Hope you don't have to get any work done in the meantime.

Mooha.

Posted
cli usability

Usability on the command line.

  -g, --generate            Unpack, but do not generate a new package.

Hmm.

Posted
quickstep stable again

Quickstep stable again

Quickstep.nixsys.be, the m68k/experimental buildd, was having issues the last few months, in that it intermittently dropped off the net. I couldn't quite figure out what it was, but seem to have found the problem now: I replaced the AAUI-to-RJ45 connector yesterday, and that seems to have fixed it. Did I say that hardware sucks, yet?

Anyway, quickstep is now happily building away at packages in experimental again. The current package happens to be gcc-4.1 (as I force-fed that to it), so it'll take a while; but apart from that, everything should be fine.
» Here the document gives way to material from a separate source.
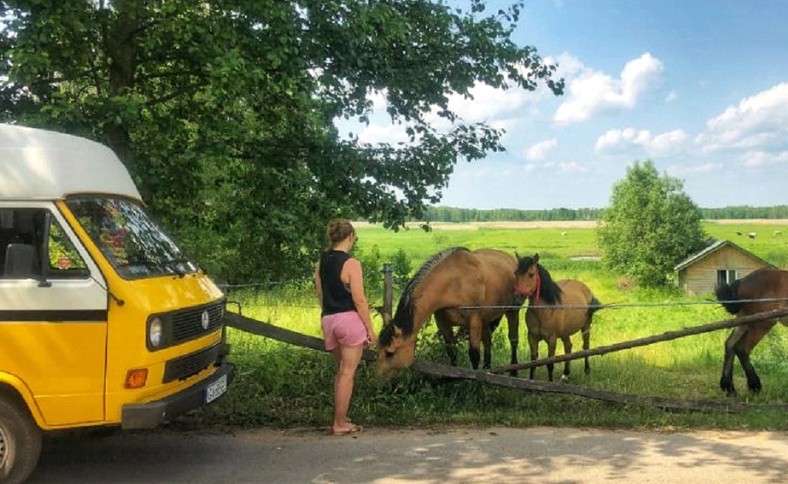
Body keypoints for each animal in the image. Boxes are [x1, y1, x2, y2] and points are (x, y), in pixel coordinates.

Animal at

While I was at it, I changed the setup on jazz to point to experimental rather than unstable, too. Jazz is a 33Mhz machine (slightly faster than quickstep's 25Mhz), but only has 64M of RAM (which is a fair bit less than quickstep's 132M—don't ask). It also doesn't have much disk space (4G). I had set it up a while back when the backlog was huge and the need high, but its SSH key was never added to buildd.debian.org's config; as a result, it was just humming there, not doing anything useful. Since the experimental backlog is now larger than the unstable one, I just gave up waiting—it'll be helpful building stuff for experimental, too.